Alla fine della lunga
battaglia il sofferto si è arrivato. La richiesta di poter commercializzare i prodotti
suini sardi trattati termicamente è stata accolta dal Ministero della Salute,
che ha comunque predisposto un protocollo sperimentale per una spedizione
sicura delle carni precotte, provenienti dalle aziende della Sardegna e da
utilizzare in ambito Expo Milano 2015. Certo, quello arrivato dal Ministero è un sì con riserva e bisognerà
attivarsi concretamente per poter debellare definitivamente questo male e far
sì che i prodotti sardi possano finalmente circolare liberamente in tutto il
mondo. È la prima volta, dopo tre anni e cinque mesi di blocco totale delle
esportazioni, che un suino, per quanto precotto, può lasciare la Sardegna, in
virtù di questa speciale deroga concessa dal Ministero della Salute.
Cari amici, oggi 25
Aprile si festeggiano i 70 anni dalla “Liberazione”, ricorrenza che per noi
sardi, memori di un passato di sudditanza, ha un sapore ancora incompiuto. In
Sardegna la vera liberazione culturale e sociale, la reale autonomia e identità
del nostro popolo, concretamente non sono mai avvenute. La telenovela del
maialetto sardo, che ho voluto ripercorrere con Voi, ne è un esempio eclatante.

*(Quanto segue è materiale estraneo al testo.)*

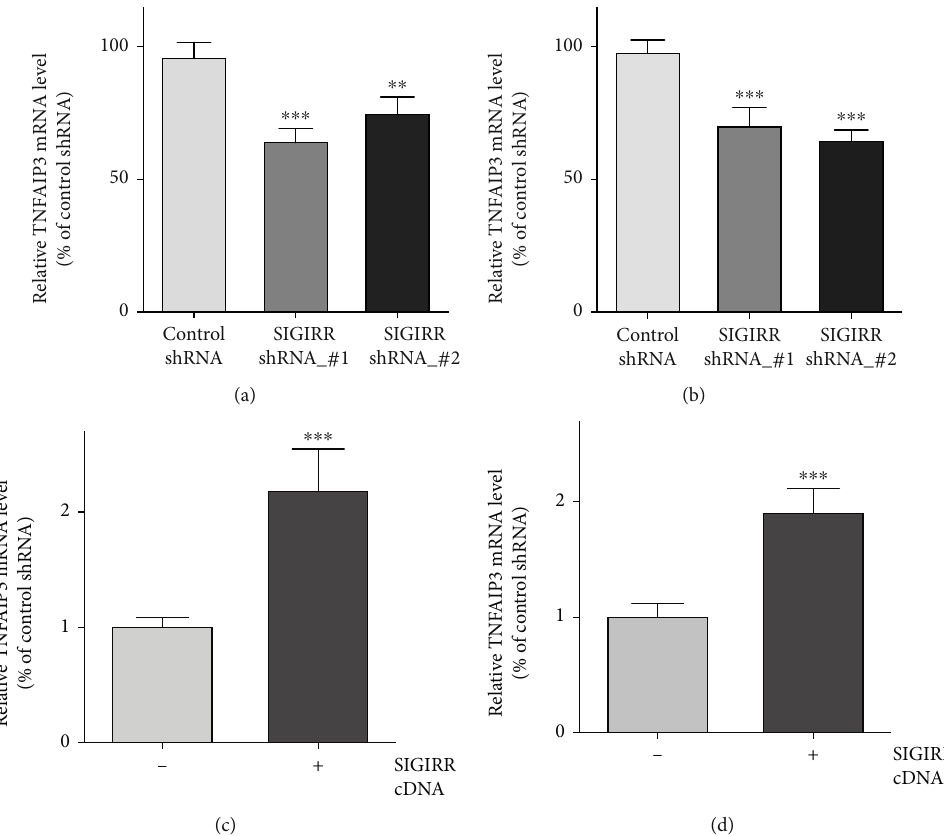
Figure 5: E ff ect of SIGIRR on TNFAIP3 expression both in AECs and in AMCs. (a, b) The TNFAIP3 mRNA levels both in AECs and in AMCs were evaluated after SIGIRR_shRNA transfection using the quantitative PCR assay. (c, d) TNFAIP3 mRNA levels were obviously enhanced both in AECs and in AMCs after SIGIRR overexpression by SIGIRR_cDNA application. The data represent two independent experiments with four mice per group. ∗∗ P < 0 : 01 and ∗∗∗ P < 0 : 001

La Sardegna ha bisogno, anche in campo agro-pastorale, di darsi una mossa: è
tempo che allevatori, veterinari e politici decidano di lavorare sinergicamente
insieme, per creare le migliori condizioni di sviluppo dell’Isola; non solo,
dunque, provvedimenti tampone per debellare l'epidemia di peste suina, ma per
costruire una Sardegna fatta di Agricoltura e Pastorizia d’avanguardia: le
condizioni ci sono tutte! Se è pur vero che per secoli siamo stati col capo
chino (sudditi e non cittadini) è tempo che rialziamo la testa: La nostra isola
merita sardi attivi, concreti e determinati. Solo in questo modo i nostri
giovani potranno trovare un futuro più sereno e meno precario.
Cia a tutti.
Mario
1 commento:
non solo questo matrimonio non s'ha da fare, ma forse la paura della presunta peste suina che infesta i maiali sardi potrebbe riesumare il ricordo della famosa peste di manzoniana memoria!